Section 20 says:
Every gift, grant, alienation, conveyance or transfer of property made by a person who is or becomes a patient is deemed to be fraudulent and void as against the committee if
(a) the gift, grant, alienation, conveyance or transfer is not made for full and valuable consideration actually paid or sufficiently secured to the person, or
(b) the donee, grantee, transferee or person to whom the property was alienated or conveyed had notice at the time of the gift, grant, alienation, conveyance or transfer of the mental condition of the person.
Section 20 creates a presumption, which may be rebutted by evidence of capacity at the time of the transfer.
The Supreme Court of British Columbia recently applied the presumption in section 20 in Re: Elsie Jones, 2009 BCSC 1723.
Elsie Jones has three children: Maureen Ringrose, Ronald Jones and Marvin Jones. In May 2003, Dr. Leslie Sheldon, a geriatric psychiatrist diagnosed her with vascular dementia. In June, 2004, Elsie Jones transferred her home into a joint tenancy with her daughter, Maureen Ringrose.

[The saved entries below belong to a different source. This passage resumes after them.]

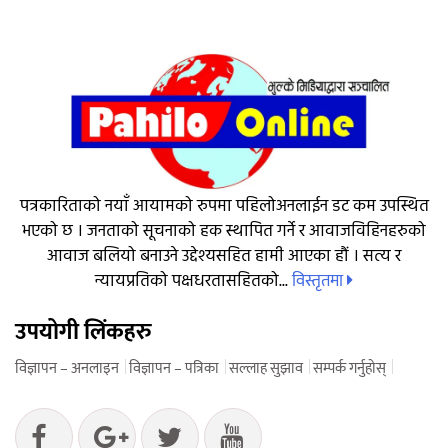
पत्रकारिताको नयाँ आयामको रुपमा पहिलोअनलाईन डट कम उपस्थित
भएको छ । जनताको सूचनाको हक स्थापित गर्ने र आवाजविहिनहरुको
आवाज बलियो बनाउने उद्देश्यसहित हामी आएका हौं । सत्य र
विस्तृतमा
न्यायप्रतिको पक्षधरतासहितको...
उपयोगी लिंकहरु
विज्ञापन – अनलाइन
विज्ञापन – पत्रिका
सल्लाह सुझाव
सम्पर्क गर्नुहोस्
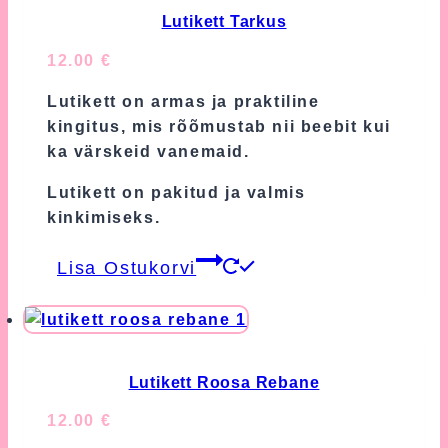
Lutikett Tarkus
12.00
€
Lutikett on armas ja praktiline
kingitus, mis rõõmustab nii beebit kui
ka värskeid vanemaid.
Lutikett on pakitud ja valmis
kinkimiseks.
Lisa Ostukorvi
Lutikett Roosa Rebane
12.00
€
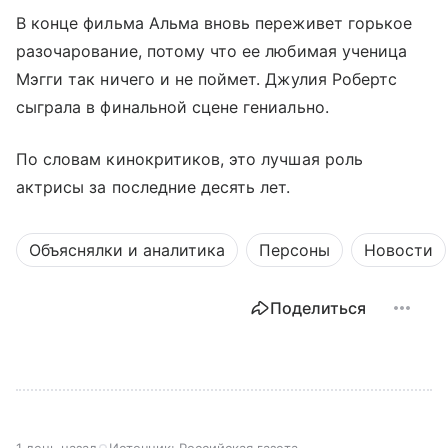
В конце фильма Альма вновь переживет горькое
разочарование, потому что ее любимая ученица
Мэгги так ничего и не поймет. Джулия Робертс
сыграла в финальной сцене гениально.
По словам кинокритиков, это лучшая роль
актрисы за последние десять лет.
Объяснялки и аналитика
Персоны
Новости
Поделиться
1 день назад
Источник:
Российская газета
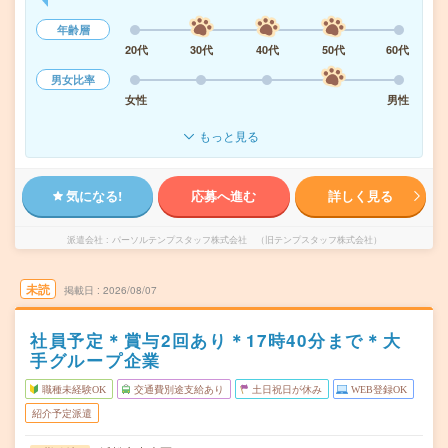
年齢層
20代
30代
40代
50代
60代
男女比率
女性
男性
もっと見る
気になる!
応募へ進む
詳しく見る
派遣会社
パーソルテンプスタッフ株式会社 （旧テンプスタッフ株式会社）
未読
掲載日
2026/08/07
社員予定＊賞与2回あり＊17時40分まで＊大
手グループ企業
職種未経験OK
交通費別途支給あり
土日祝日が休み
WEB登録OK
紹介予定派遣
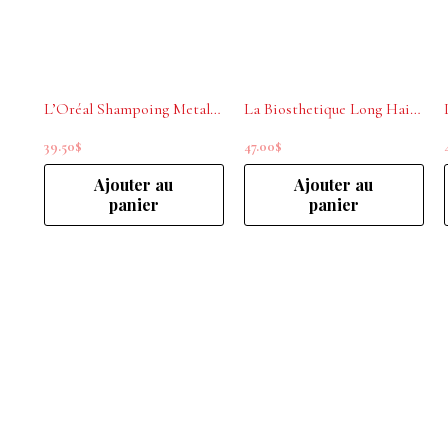
L’Oréal Shampoing Metal Detox crème lavante anti-métal 300ml
La Biosthetique Long Hair Shampoing protecteur volume 250ml
39.50
$
47.00
$
Ajouter au
Ajouter au
panier
panier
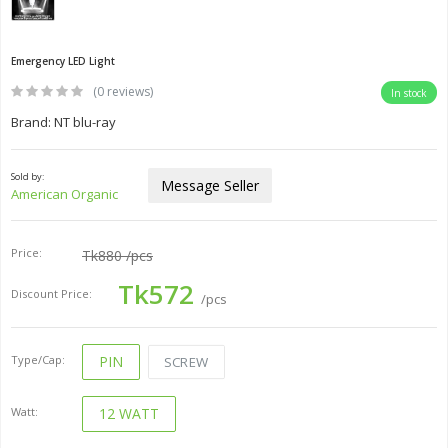
Emergency LED Light
(0 reviews)
In stock
Brand: NT blu-ray
Sold by:
Message Seller
American Organic
Price:
Tk880
/pcs
Tk572
Discount Price:
/pcs
Type/Cap:
PIN
SCREW
Watt:
12 WATT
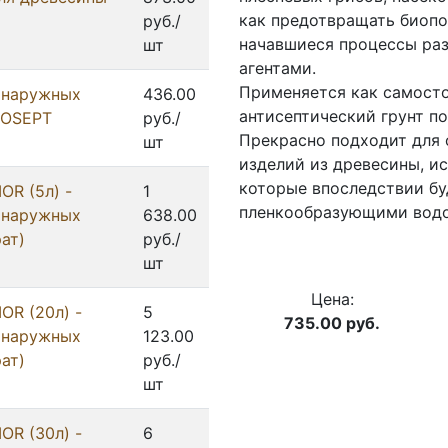
как предотвращать биопо
руб./
начавшиеся процессы ра
шт
агентами.
Применяется как самосто
 наружных
436.00
антисептический грунт п
PROSEPT
руб./
Прекрасно подходит для 
шт
изделий из древесины, и
которые впоследствии бу
OR (5л) -
1
пленкообразующими вод
 наружных
638.00
ат)
руб./
шт
Цена:
OR (20л) -
5
735.00
руб.
 наружных
123.00
ат)
руб./
шт
OR (30л) -
6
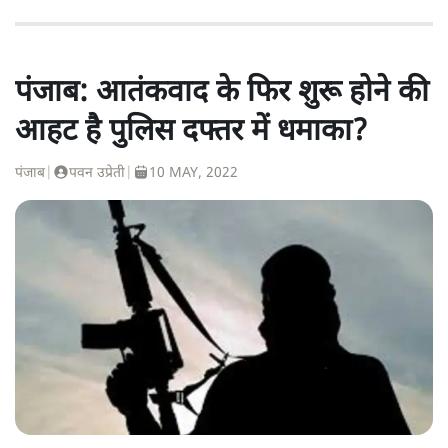
पंजाब: आतंकवाद के फिर शुरू होने की
आहट है पुलिस दफ्तर में धमाका?
पंजाब
|
पवन उप्रेती
|
10 MAY, 2022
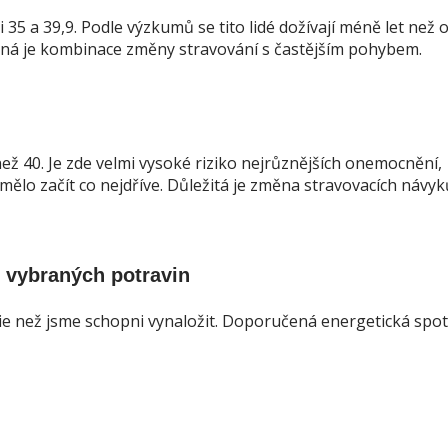
35 a 39,9. Podle výzkumů se tito lidé dožívají méně let než o
odná je kombinace změny stravování s častějším pohybem.
než 40. Je zde velmi vysoké riziko nejrůznějších onemocnění,
mělo začít co nejdříve. Důležitá je změna stravovacích návyk
 vybraných potravin
gie než jsme schopni vynaložit. Doporučená energetická spo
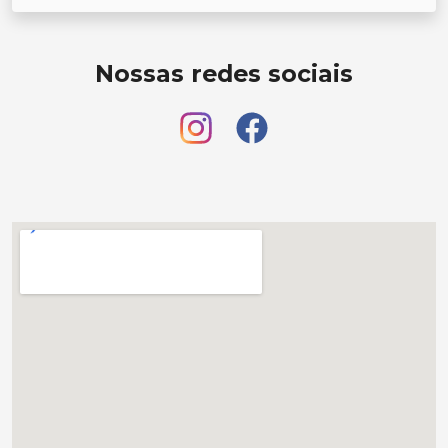
Nossas redes sociais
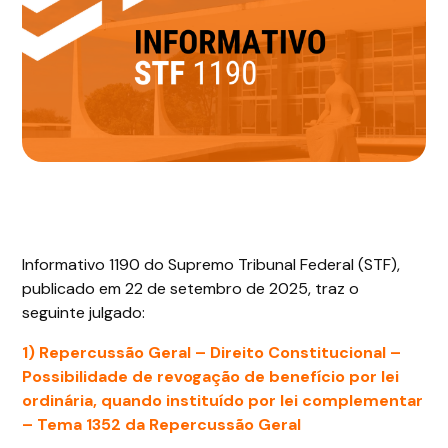
Informativo 1190 do Supremo Tribunal Federal (STF),
publicado em 22 de setembro de 2025, traz o
seguinte julgado:
1) Repercussão Geral – Direito Constitucional –
Possibilidade de revogação de benefício por lei
ordinária, quando instituído por lei complementar
– Tema 1352 da Repercussão Geral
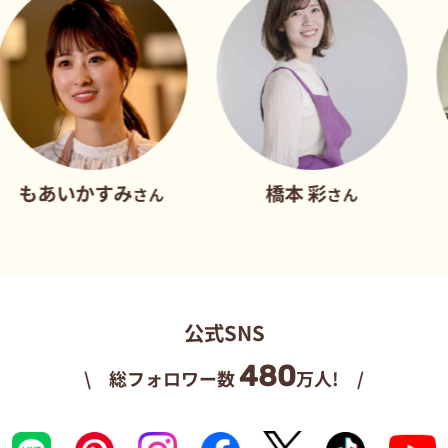
かすみ
橋本 彩
だれウ
さん
さん
公式SNS
480
\ 総フォロワー数
万人! /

On July 27, 2006, the Supreme Court of British Columbia declared Elsie Jones to be incapable of managing herself or her affairs.
The Canada Trust Company as committee of Elsie Jones’ estate asked the court to decide if the transfer was valid. Elsie Jones’ two sons argued it was not.
Before the transfer, Elsie Jones had made several calls to the police, saying her house had been broken into. She also accused one of her sons of stealing from her, and taking large amounts of money from her investments. The court found that there was no basis for these allegations.
Maureen Ringrose argued if her mother to have understood generally the nature and effect of the transfer, that was sufficient to prove her capacity. Elsie Jones had an experienced lawyer advise her on the transfer. The lawyer believed she had capacity.
Elsie Jones’ sons, on the other hand, argued that Maureen Ringrose needed to prove that their mother had a capacity equivalent to that necessary to make a will. One of the criteria for capacity to make a will is the absence of any delusions that affect the maker’s decisions.
Mr. Justice Savage held that Elsie Jones did not have capacity to make a transfer of her home into a joint tenancy. Maureen Ringrose failed to rebut the presumption of invalidity in section 20 of the Patients Property Act. She transferred the property under delusions that undermined her capacity.
 In my opinion, in a case such as this, it makes no sense to say that an inter vivos transfer is valid if the donor “understands” the nature and the effect of the transaction but is under an unfounded or insane delusion that influenced or precipitated the transfer. In other words, in a case where there are unfounded or insane delusions, it is not sufficient for a court to find merely that the donor understands the nature and the effect of the transaction in some abstract sense.
 The court must also be satisfied that the donor was not operating under the unfounded or insane delusion at the time. This particularly so when a donor acts late in life to dispose of a substantial amount of their estate: Re: Beaney  2 All E.R. 595 (Ch.) at 601; Halsbury’s Law of England, 4th ed., Vol. 20(1), at 10-11; see also Re Rogers, (1963) 42 W.W.R. 200, 39 D.L.R. (2d) 141,  B.C.J. No. 133 at para. 31 (C.A.).
 While I do not think it necessary for this decision, the observation of Wilson J.A., as he then was, concurred in by Davey J.A., as he then was, in Rogers seems apposite:
30 Having concluded that the testamentary test is the right one to apply, I cannot see that, so far as degree of understanding or capacity is concerned, there is any real difference. I do not think that a man requires any higher or lower degree of capacity to consider his own interest than he needs to consider the interests of other persons. Nor do I think that the degree of capacity required differs in respect to any disposition by gift or otherwise.
 In my opinion the evidence adduced falls short of meeting either standard. Firstly, there was a variety of delusions under which Elsie Jones was operating over an extended period of time, both before and after the Transfer. She was of the view that persons were breaking into her home and stealing things. At various times she accused her own children of doing this. Not only Ronald but also Maureen. There is no evidence at all to support this. At various times she called the police over these allegations who attended at her residence both before and after the Transfer.